Social software has had an enormous impact on the workplace, but how much bigger can we go? Already chat is a major communication tool (usually within a business, but sometimes with customers as well.) Businesses are finding justification for setting up blogs and wikis both internally and externally. I work at a company where a large portion of the developers work remotely (there is a joke internally that the hiring manager is trying to get a developer in every state) and keeping in touch is done through a combination of chat, wiki, GoogleDocs and phone conferences. The issue we are discovering with phone conferences is one of bandwidth. While the old style of everyone in the office sitting around a conference phone while everyone remote dials in isn’t a major strain on the VoIP server, many of our conferences lately have involved everyone who is taking part in the conference dialing in via soft-phone from their workstation. The load on the poor server! So the idea was brought up – why not set up an account on a hosted Ventrilo server. That way our VoIP server stays available for our customers (as it should).

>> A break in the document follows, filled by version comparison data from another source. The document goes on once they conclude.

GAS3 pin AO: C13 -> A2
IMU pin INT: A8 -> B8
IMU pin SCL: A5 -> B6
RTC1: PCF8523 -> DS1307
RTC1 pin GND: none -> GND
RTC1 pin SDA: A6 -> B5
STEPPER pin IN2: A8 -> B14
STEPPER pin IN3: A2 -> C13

This got me thinking – what other social software might be re-purposed for business use? The one that immediately sprang to mind was Twitter. A business could set up a twitter server with a few little modifications which could make it extremely handy. First, set up the server to log all the tweets. Next, set it up so that when logging the tweet it checks the message. If the message starts with @log it could do some magic with it and then either silently discard it (not passing it on to the network), pass it on without changing it, or pass on a customized message based on that tweet.
As a for instance, here are some @log actions I thought up this afternoon. (Most of these require that the twitter server also has access to things like the primary db server, etc):
- @login <message> – the server puts a clock in message in the time clock table of the database for the user sending the tweet, and puts the optional message in the ‘notes’ column of the table (if there is one). The server then sends the message username has clocked in
- @logout <message> – same as for login, but clocks the user out.
- @log [task_message] – the server puts the userid, message and time in the tasks table and sends the tweet username is working on [task message]
- @logend <message> – same as above, but puts an end time in the row and sends the tweet username is no longer working on [task_message] <message>
Ok, so it’s not a lot, but it is simple, and simple things are more easily adopted. And this ties into electronic time cards, and electronic task time tracking. Hmmm. So what others are there that could be adapted? how about adding a “social tagging” site (something like Spock) to enhance your intranet and internal wiki? You could easily see who is tagged with which project or team and quickly find the right person to answer your question.
I’m sure there are plenty more things that could be incorporated. I just haven’t thought of them yet.